[Recorded data]
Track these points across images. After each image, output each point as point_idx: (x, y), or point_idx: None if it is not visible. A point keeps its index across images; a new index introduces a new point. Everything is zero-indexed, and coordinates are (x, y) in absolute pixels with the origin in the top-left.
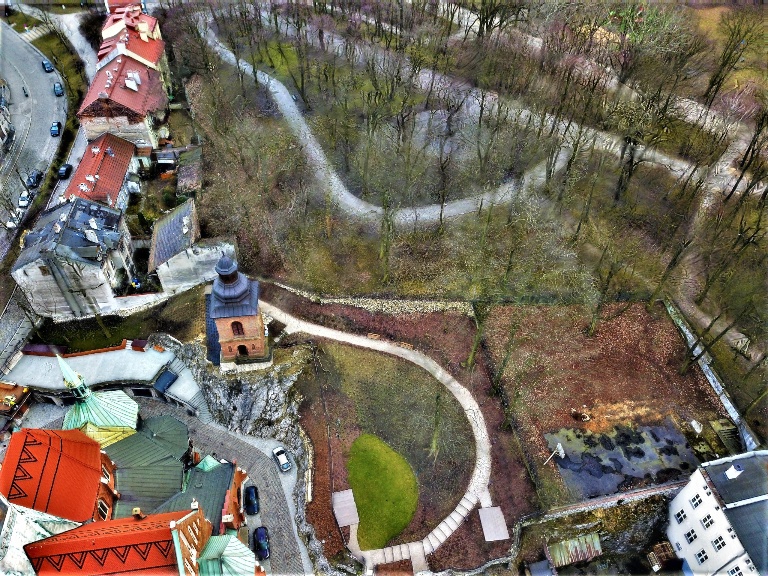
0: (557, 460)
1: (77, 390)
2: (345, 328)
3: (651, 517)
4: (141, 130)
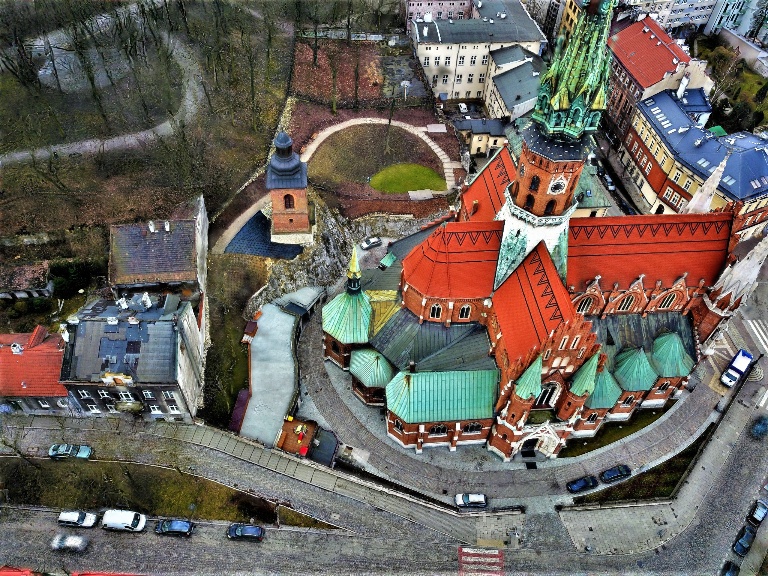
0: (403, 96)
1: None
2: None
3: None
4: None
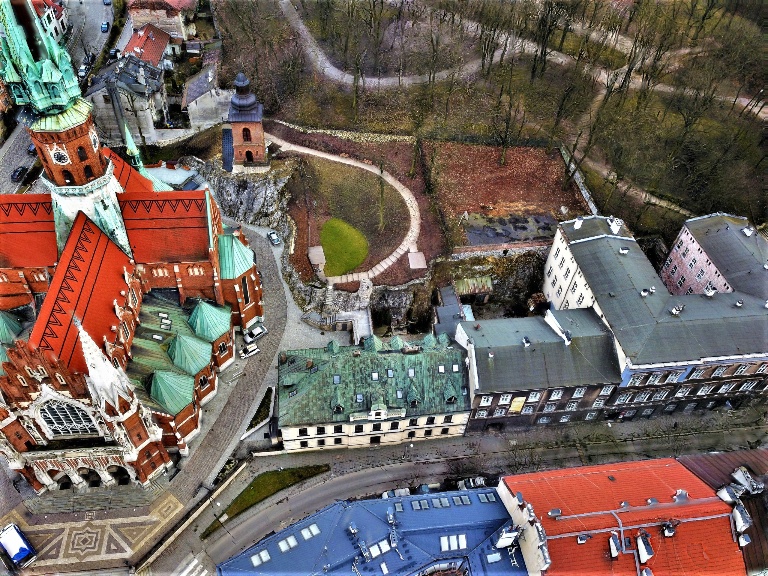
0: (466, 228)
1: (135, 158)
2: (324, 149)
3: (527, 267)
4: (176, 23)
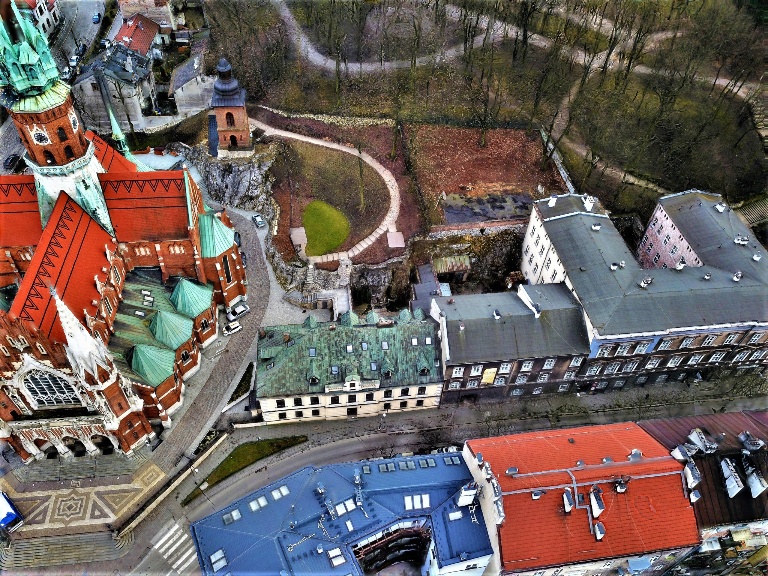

[Job]: Copy the records above again, leaving out the pictures, and swap "top-left" for "upper-left" while keeping everything else the same.

[Output for this task]:
Track these points across images. After each image, output each point as point_idx: (x, y), or point_idx: None if it is not visible. A point keeps its index across images; a new index introduces a new point. Everything is zero-indexed, and coordinates are (x, y) in absolute pixels with the origin in the upper-left.
0: (557, 460)
1: (77, 390)
2: (345, 328)
3: (651, 517)
4: (141, 130)
0: (403, 96)
1: None
2: None
3: None
4: None
0: (466, 228)
1: (135, 158)
2: (324, 149)
3: (527, 267)
4: (176, 23)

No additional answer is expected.